--> Lateral Facies Heterogenity in Hybrid Event Beds and its Applied Significance: Examples From the Miocene Cilento Flysh and the Cretaceous-Paleocene Gottero Sandstone (Italy)

AAPG Annual Convention and Exhibition

Datapages, Inc.Print this page

Lateral Facies Heterogenity in Hybrid Event Beds and its Applied Significance: Examples From the Miocene Cilento Flysh and the Cretaceous-Paleocene Gottero Sandstone (Italy)

Abstract

Hybrid event beds (HEBs) found in association with conventional turbidite deposits characterise two well-exposed sections in the Cilento flysh and the Gottero Sandstone (Apennines, Italy). HEBs are a type of deep-water sediment gravity flow deposit that generally comprise a basal clean sandstone overlain by a variety of muddier and less-permeable sandy facies thought to be emplaced by combinations of debris flow and turbiditic processes as part of the same event. HEBs are commonly found in the outer and marginal parts of deep-water systems where they replace beds composed dominantly of clean sand up-dip over scales of kms to 10s km. Here, we report that in addition to these broad patterns, important yet poorly understood short-length facies changes (over metres to 100s m) can occur, modifying the overall texture and reservoir characteristics at or beneath the typical spacing of production wells.
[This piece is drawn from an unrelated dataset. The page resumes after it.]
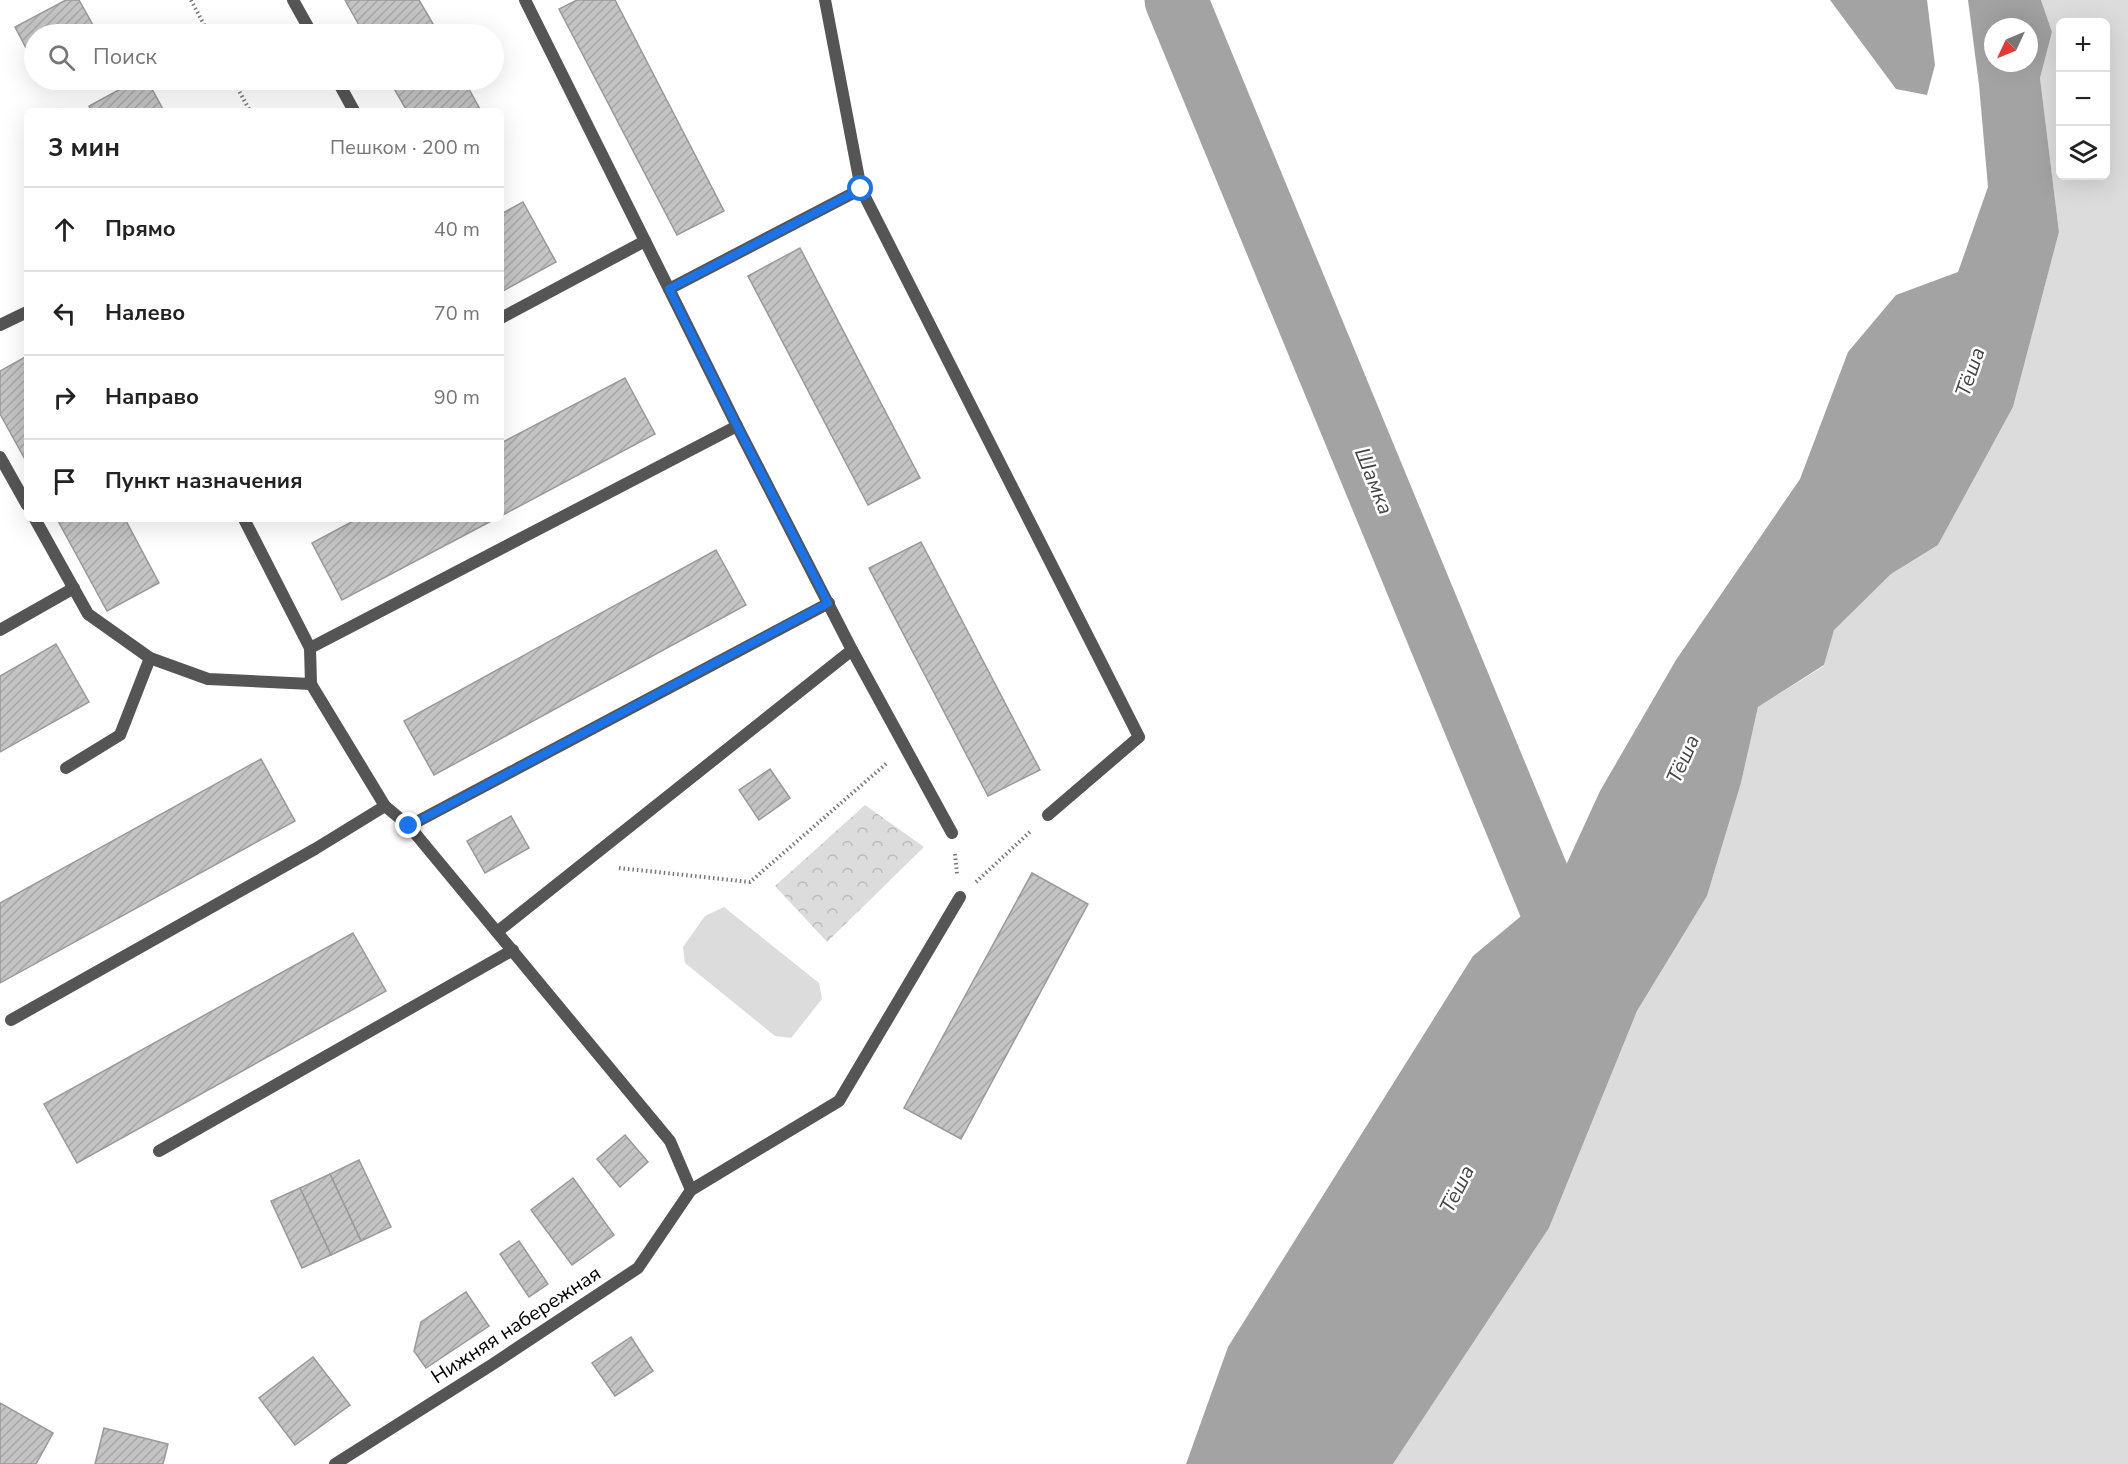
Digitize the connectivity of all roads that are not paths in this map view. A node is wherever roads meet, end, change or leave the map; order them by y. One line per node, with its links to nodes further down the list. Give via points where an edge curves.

Detailed facies analysis combined with bed for bed correlations shows that marked lateral variations in the internal bed make-up of most of the HEBs occur along depositional strike. This variability typically involves lateral changes in the proportions of the bed divisions and in the texture of the debritic interval and the scale of substrate blocks it may contain. Generally, these changes occur without significant variation in the overall event bed thickness. The statistical evaluation of such facies transitions is used to develop a revised model of sandstone to mud abundance in hybrid flow generated lobes, and to estimate the character of the critical transition from up-dip turbidite-dominated intervals to the down-dip, HEB-dominated fringe, incorporating small-scale lateral variability. The nature of this transition is inferred to be related to the pattern and mechanism of up-dip erosion and entrainment of mud clasts into the flow, inducing turbulence damping. Once formed, linked debris flows can locally remove some or all of the just-deposited basal sand, especially where large entrained rafts of substrate plough into it. The variable thickness and continuity of the basal clean sandstone and the rugosity on the contact with the overlying debrite have important implications for reservoir characterisation. Significant variability in bed character at the inter-well scale can be anticipated; the intra-bed rugosity may impact drainage and sweep efficiency during hydrocarbon production, particularly in cases where the lower sandstone is locally completely removed.